## Excerpted passage
1. Please first download the zip archive from the link we provided and put it into the VMCAI2020 Artifact Evaluation Virtual Machine. (You should have already completed this step)

2. Unzip the archive if you have not done so. You can either (a) double click the archive in the file explorer (namely nautilus) and click "Extract" on the top left corner of the window to unzip or (b) using command line unzip VMCAI-2020-AE-master.zip. The unzipping process will automatically create a folder named VMCAI-2020-AE-master. Within this folder you can find this README, installation scripts, license, the dependent tools/packages, and the test cases.

3. Start a terminal and change directory into the VMCAI-2020-AE-master folder. You can do this by first using the file explorer to navigate into the VMCAI-2020-AE-master folder and right clicking in the blank space of the file explorer and select "Open in Terminal".

4. Install dependent Debian packages, in the terminal opened in the previous step, run

   bash install-pkgs.sh
   

   When prompted for password, please type your password ("vmcai2020" for this VM) and press <Enter> to grant root permission.

5. Install dependent tools (Yosys/CoSA/Z3/ABC/CVC4): in the terminal used in the previous step, run

   bash install-tools.sh
   

   If prompted for password, please enter your password to grant root permission.

6. Install ILAng framework: in the terminal just used in the previous step, run

   bash build-install-ilang.sh
   

   There might be some warnings in the compilation process, it is okay to ignore these warningn messages. If prompted for password, please enter your password to grant root permission.

7. Build the benchmarks: in the terminal used in the previous step, run

   bash build-benchmarks.sh
   

8. Test whether the installation is successful: in the terminal used in the previous step, run

   bash test-install.sh
   

   This will test the installation of Z3, CoSA, Yosys, CVC4, and ABC. The test for CoSA might take slightly longer time compared to other tests, this is normal as the initial run of CoSA will invoke Cython to compile itself into binary. If all the tests print "Okay" then the tools have been installed successfully.

## Task material

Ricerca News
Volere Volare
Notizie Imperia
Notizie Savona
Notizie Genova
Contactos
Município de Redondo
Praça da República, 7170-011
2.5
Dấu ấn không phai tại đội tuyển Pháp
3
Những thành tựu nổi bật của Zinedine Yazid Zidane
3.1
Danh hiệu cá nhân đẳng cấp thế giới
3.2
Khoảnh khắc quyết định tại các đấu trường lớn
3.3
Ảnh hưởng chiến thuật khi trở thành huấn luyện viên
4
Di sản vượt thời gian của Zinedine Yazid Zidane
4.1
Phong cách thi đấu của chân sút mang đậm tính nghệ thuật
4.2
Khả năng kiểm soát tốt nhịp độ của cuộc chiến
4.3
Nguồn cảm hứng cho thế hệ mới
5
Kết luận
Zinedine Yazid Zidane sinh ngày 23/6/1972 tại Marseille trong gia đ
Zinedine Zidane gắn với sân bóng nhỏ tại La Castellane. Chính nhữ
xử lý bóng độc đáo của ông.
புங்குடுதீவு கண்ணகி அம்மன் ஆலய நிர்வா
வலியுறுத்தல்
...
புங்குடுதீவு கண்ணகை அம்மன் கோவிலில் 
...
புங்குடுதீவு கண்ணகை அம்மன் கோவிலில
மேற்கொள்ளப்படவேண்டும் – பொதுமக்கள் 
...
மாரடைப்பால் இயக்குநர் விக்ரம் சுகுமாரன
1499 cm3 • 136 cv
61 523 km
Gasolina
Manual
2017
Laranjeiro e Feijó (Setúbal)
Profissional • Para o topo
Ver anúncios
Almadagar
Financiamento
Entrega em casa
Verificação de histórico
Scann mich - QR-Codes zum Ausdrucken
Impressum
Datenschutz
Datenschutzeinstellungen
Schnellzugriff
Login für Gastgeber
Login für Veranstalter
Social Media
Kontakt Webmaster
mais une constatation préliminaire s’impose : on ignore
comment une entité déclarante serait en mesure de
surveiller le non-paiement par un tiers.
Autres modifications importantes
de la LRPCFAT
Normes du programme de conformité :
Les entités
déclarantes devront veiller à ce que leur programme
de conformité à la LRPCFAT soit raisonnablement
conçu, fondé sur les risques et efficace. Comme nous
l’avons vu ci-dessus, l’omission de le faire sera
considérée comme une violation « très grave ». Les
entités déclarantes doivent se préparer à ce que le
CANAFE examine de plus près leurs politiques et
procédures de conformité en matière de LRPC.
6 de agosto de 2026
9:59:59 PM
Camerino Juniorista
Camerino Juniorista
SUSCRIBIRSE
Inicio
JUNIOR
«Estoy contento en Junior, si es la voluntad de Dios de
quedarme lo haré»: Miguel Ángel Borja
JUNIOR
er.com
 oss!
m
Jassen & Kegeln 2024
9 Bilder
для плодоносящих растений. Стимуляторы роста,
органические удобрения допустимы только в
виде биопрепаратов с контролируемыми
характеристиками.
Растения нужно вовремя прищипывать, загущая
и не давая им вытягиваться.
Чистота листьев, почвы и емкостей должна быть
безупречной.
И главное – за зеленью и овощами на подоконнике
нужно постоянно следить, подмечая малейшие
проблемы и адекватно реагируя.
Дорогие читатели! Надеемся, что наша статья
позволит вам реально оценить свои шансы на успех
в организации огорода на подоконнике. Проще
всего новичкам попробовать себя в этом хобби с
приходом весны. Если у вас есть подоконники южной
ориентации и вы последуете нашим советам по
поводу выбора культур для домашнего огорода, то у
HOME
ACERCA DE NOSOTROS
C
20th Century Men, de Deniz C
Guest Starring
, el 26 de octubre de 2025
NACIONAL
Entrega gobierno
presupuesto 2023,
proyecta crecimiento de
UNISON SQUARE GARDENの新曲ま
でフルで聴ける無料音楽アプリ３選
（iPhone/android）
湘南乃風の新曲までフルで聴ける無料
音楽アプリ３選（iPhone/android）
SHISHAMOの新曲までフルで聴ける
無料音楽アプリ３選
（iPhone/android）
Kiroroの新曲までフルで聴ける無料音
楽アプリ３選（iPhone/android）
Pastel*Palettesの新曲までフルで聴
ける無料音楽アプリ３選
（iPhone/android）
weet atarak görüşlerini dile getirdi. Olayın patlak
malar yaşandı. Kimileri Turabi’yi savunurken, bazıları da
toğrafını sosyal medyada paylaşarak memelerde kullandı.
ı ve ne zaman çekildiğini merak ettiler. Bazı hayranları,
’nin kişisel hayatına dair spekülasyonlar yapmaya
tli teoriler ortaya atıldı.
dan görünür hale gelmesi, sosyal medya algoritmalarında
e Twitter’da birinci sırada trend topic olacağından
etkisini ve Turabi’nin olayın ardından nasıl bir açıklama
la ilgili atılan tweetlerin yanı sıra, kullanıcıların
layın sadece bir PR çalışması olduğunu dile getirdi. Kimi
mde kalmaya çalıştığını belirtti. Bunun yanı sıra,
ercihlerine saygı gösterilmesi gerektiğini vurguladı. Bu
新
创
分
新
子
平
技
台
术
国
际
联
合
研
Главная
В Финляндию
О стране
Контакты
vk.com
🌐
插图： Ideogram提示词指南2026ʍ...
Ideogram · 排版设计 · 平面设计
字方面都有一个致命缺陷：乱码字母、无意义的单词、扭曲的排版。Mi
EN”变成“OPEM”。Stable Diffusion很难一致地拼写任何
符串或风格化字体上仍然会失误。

## Questions on the material
**A)** Write out the installation instructions in full, word for word.
**B)** Report every line in the listing that contains the string "Login". Case counts.

## Exercise responses
**A)**
1. Please first download the zip archive from the link we provided and put it into the VMCAI2020 Artifact Evaluation Virtual Machine. (You should have already completed this step)

2. Unzip the archive if you have not done so. You can either (a) double click the archive in the file explorer (namely nautilus) and click "Extract" on the top left corner of the window to unzip or (b) using command line unzip VMCAI-2020-AE-master.zip. The unzipping process will automatically create a folder named VMCAI-2020-AE-master. Within this folder you can find this README, installation scripts, license, the dependent tools/packages, and the test cases.

3. Start a terminal and change directory into the VMCAI-2020-AE-master folder. You can do this by first using the file explorer to navigate into the VMCAI-2020-AE-master folder and right clicking in the blank space of the file explorer and select "Open in Terminal".

4. Install dependent Debian packages, in the terminal opened in the previous step, run

   bash install-pkgs.sh
   

   When prompted for password, please type your password ("vmcai2020" for this VM) and press <Enter> to grant root permission.

5. Install dependent tools (Yosys/CoSA/Z3/ABC/CVC4): in the terminal used in the previous step, run

   bash install-tools.sh
   

   If prompted for password, please enter your password to grant root permission.

6. Install ILAng framework: in the terminal just used in the previous step, run

   bash build-install-ilang.sh
   

   There might be some warnings in the compilation process, it is okay to ignore these warningn messages. If prompted for password, please enter your password to grant root permission.

7. Build the benchmarks: in the terminal used in the previous step, run

   bash build-benchmarks.sh
   

8. Test whether the installation is successful: in the terminal used in the previous step, run

   bash test-install.sh
   

   This will test the installation of Z3, CoSA, Yosys, CVC4, and ABC. The test for CoSA might take slightly longer time compared to other tests, this is normal as the initial run of CoSA will invoke Cython to compile itself into binary. If all the tests print "Okay" then the tools have been installed successfully.

**B)**
Login für Gastgeber
Login für Veranstalter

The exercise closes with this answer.